### Problem to work on
In the entries below, every line with the string "immunohistochemistry" is to be reported.

### Data excerpts
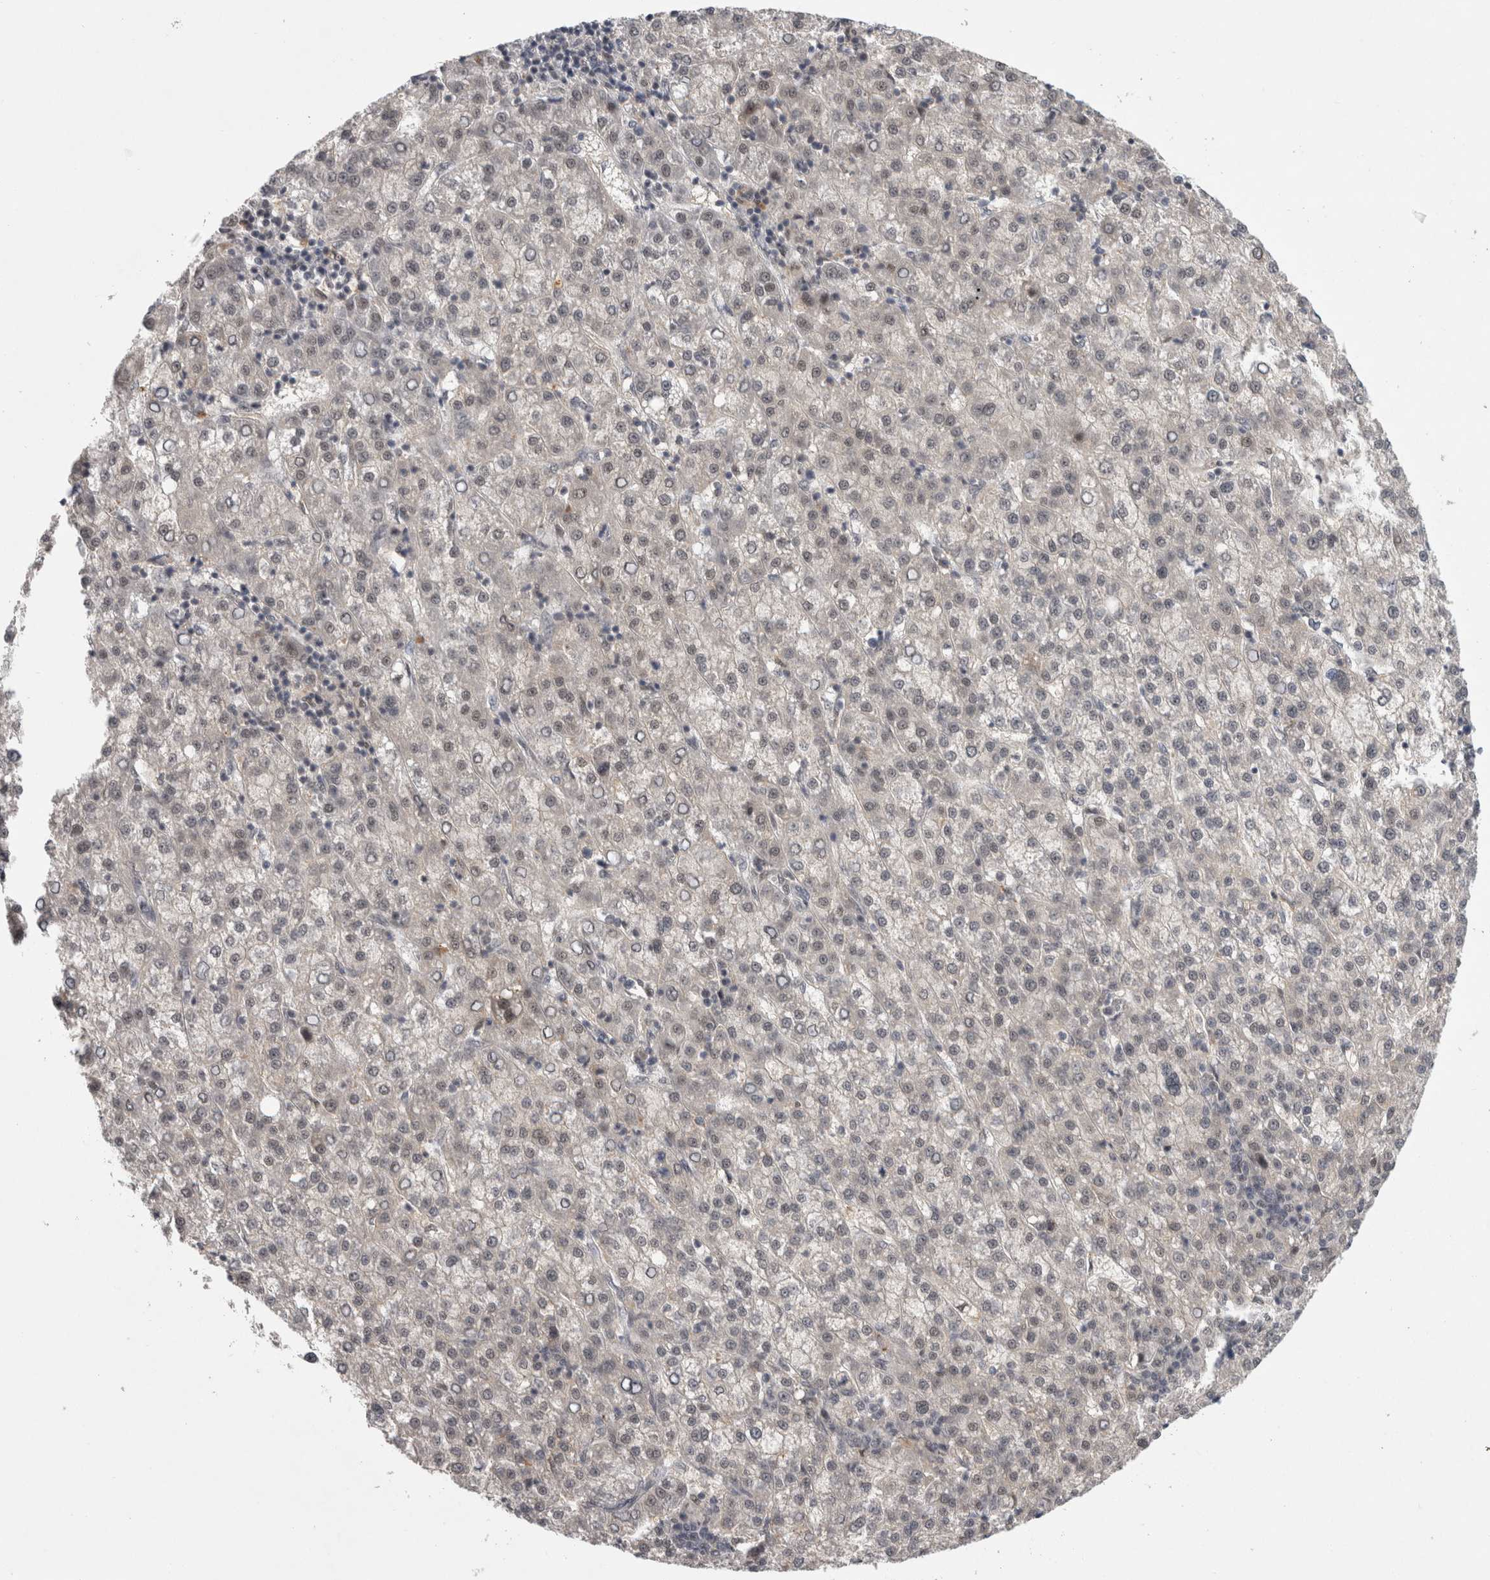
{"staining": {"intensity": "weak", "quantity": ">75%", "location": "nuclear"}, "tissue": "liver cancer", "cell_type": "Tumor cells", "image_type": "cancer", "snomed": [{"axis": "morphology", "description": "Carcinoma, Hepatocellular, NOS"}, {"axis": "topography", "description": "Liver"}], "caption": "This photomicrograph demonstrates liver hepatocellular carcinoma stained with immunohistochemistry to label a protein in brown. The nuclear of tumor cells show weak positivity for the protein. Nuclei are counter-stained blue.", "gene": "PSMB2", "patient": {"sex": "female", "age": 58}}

--

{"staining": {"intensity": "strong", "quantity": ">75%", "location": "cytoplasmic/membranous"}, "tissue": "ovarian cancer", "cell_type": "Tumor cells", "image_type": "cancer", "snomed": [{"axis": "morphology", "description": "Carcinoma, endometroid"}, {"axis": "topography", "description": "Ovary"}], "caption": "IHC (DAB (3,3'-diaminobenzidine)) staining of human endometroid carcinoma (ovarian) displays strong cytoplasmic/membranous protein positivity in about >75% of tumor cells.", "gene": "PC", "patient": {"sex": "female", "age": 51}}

==

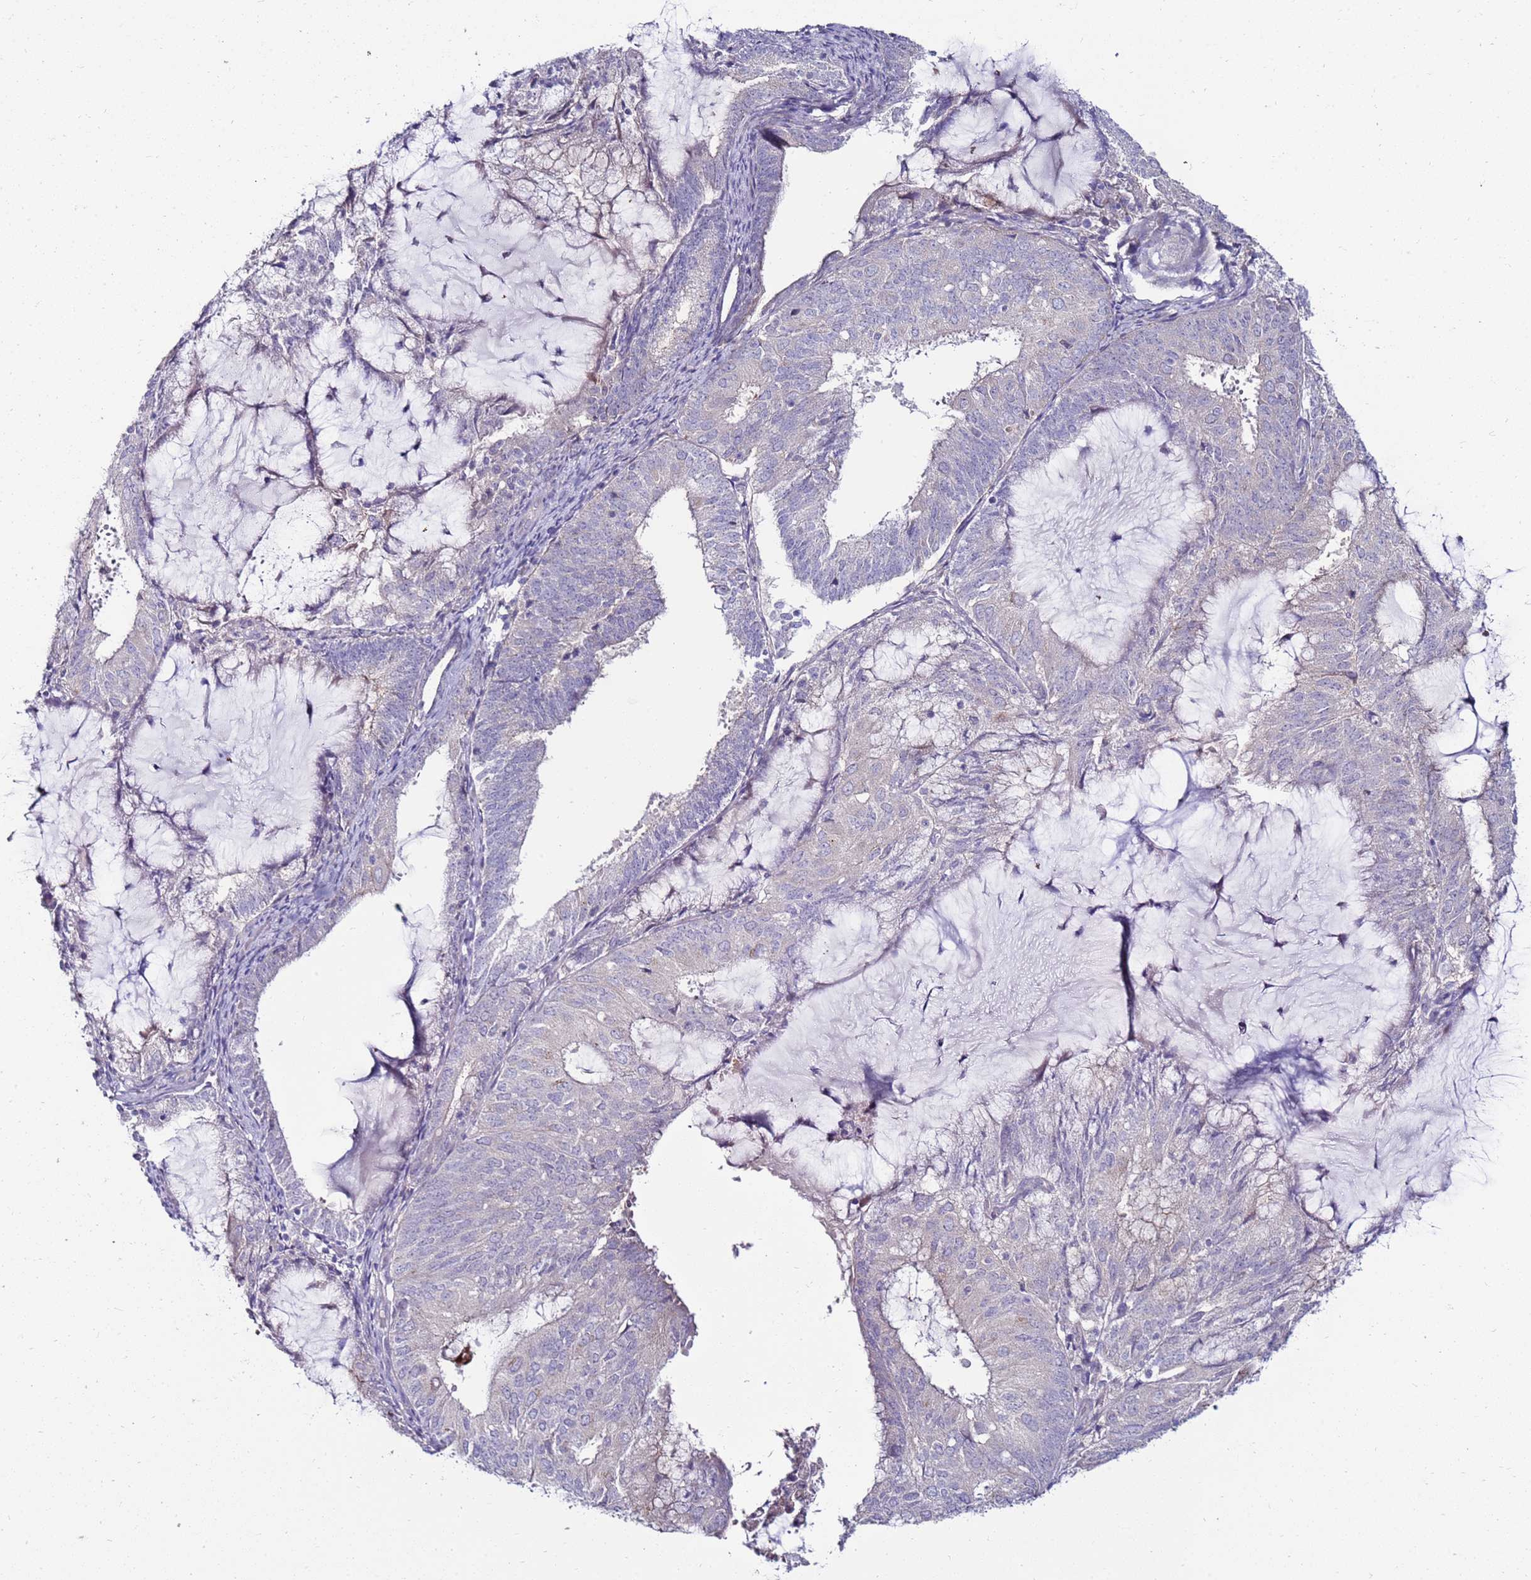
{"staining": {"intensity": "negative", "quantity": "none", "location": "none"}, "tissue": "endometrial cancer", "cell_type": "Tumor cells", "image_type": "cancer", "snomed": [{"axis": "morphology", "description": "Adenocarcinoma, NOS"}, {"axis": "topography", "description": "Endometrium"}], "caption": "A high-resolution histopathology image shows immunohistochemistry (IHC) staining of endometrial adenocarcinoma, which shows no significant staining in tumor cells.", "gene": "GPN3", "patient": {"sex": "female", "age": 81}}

### Result of the task
{"staining": {"intensity": "weak", "quantity": ">75%", "location": "nuclear"}, "tissue": "liver cancer", "cell_type": "Tumor cells", "image_type": "cancer", "snomed": [{"axis": "morphology", "description": "Carcinoma, Hepatocellular, NOS"}, {"axis": "topography", "description": "Liver"}], "caption": "This photomicrograph demonstrates liver hepatocellular carcinoma stained with immunohistochemistry to label a protein in brown. The nuclear of tumor cells show weak positivity for the protein. Nuclei are counter-stained blue.", "gene": "PSMB2", "patient": {"sex": "female", "age": 58}}
{"staining": {"intensity": "negative", "quantity": "none", "location": "none"}, "tissue": "endometrial cancer", "cell_type": "Tumor cells", "image_type": "cancer", "snomed": [{"axis": "morphology", "description": "Adenocarcinoma, NOS"}, {"axis": "topography", "description": "Endometrium"}], "caption": "A high-resolution histopathology image shows immunohistochemistry (IHC) staining of endometrial adenocarcinoma, which shows no significant staining in tumor cells.", "gene": "GPN3", "patient": {"sex": "female", "age": 81}}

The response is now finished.